I grabbed my camera and switched it into video mode. By the time the whale had risen to enter our field of view, it was already halfway past us. I got a few seconds of the body and tail as she drifted past. And then I had a hard choice to make.

I was done with my decompression obligation, so I wasn’t particularly worried about getting bent if I swam off after the ultimate underwater photo subject. However, I realized that if I got far from the anchored boat, that was potentially trouble. Just a few weeks before, on this very dive boat and over this very same wreck, and experienced diver was swept away on the surface in a heavy fog when she lost the anchor line. Happily, she was picked up by the Coast Guard after drifting for several hours. So as tempting as it was to swim off after my new friend, I hung onto the line.

We waited a bit longer to see if she would circle back, but no luck. We were already the last team in the water before heading home, and we didn’t want to make everyone wait for us. When we boarded the dive boat, they told us that the whale had been circling them for a while at the surface, coming within 20 feet of them at times!

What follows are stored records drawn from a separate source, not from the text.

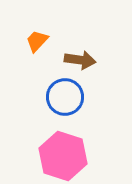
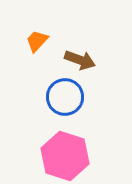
brown arrow: rotated 12 degrees clockwise
pink hexagon: moved 2 px right
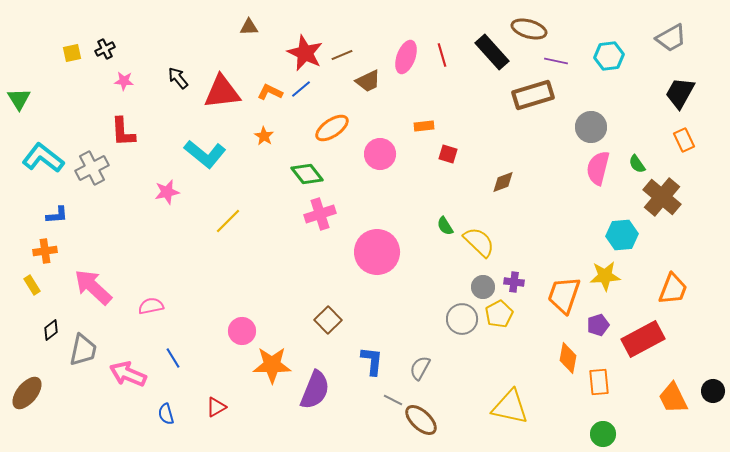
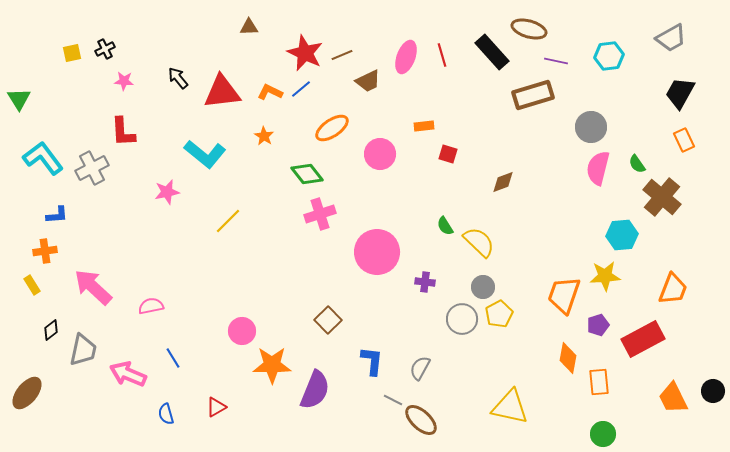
cyan L-shape at (43, 158): rotated 15 degrees clockwise
purple cross at (514, 282): moved 89 px left
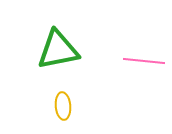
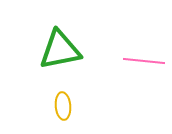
green triangle: moved 2 px right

I’m still wishing that I could have gotten more video, or a few good photos of our visitor. I keep thinking of what I could have done - run a line from the anchor line using my reel? Surfaced and grabbed the trail line? Oh well. As disappointed as I am that I didn’t have more time with this magnificent creature, I’m incredibly grateful that she chose me and Renata to check out, on her way to whatever cetacean adventures await her. I hope I see her again some day.


Andy in Gap

Reaction score
Lancaster, PA
# of dives
200 - 499
I think I know what happened here...The whale wanted to check out Renata's pink shoes! Awesome capture, I think every diver would love to share the hang with a whale.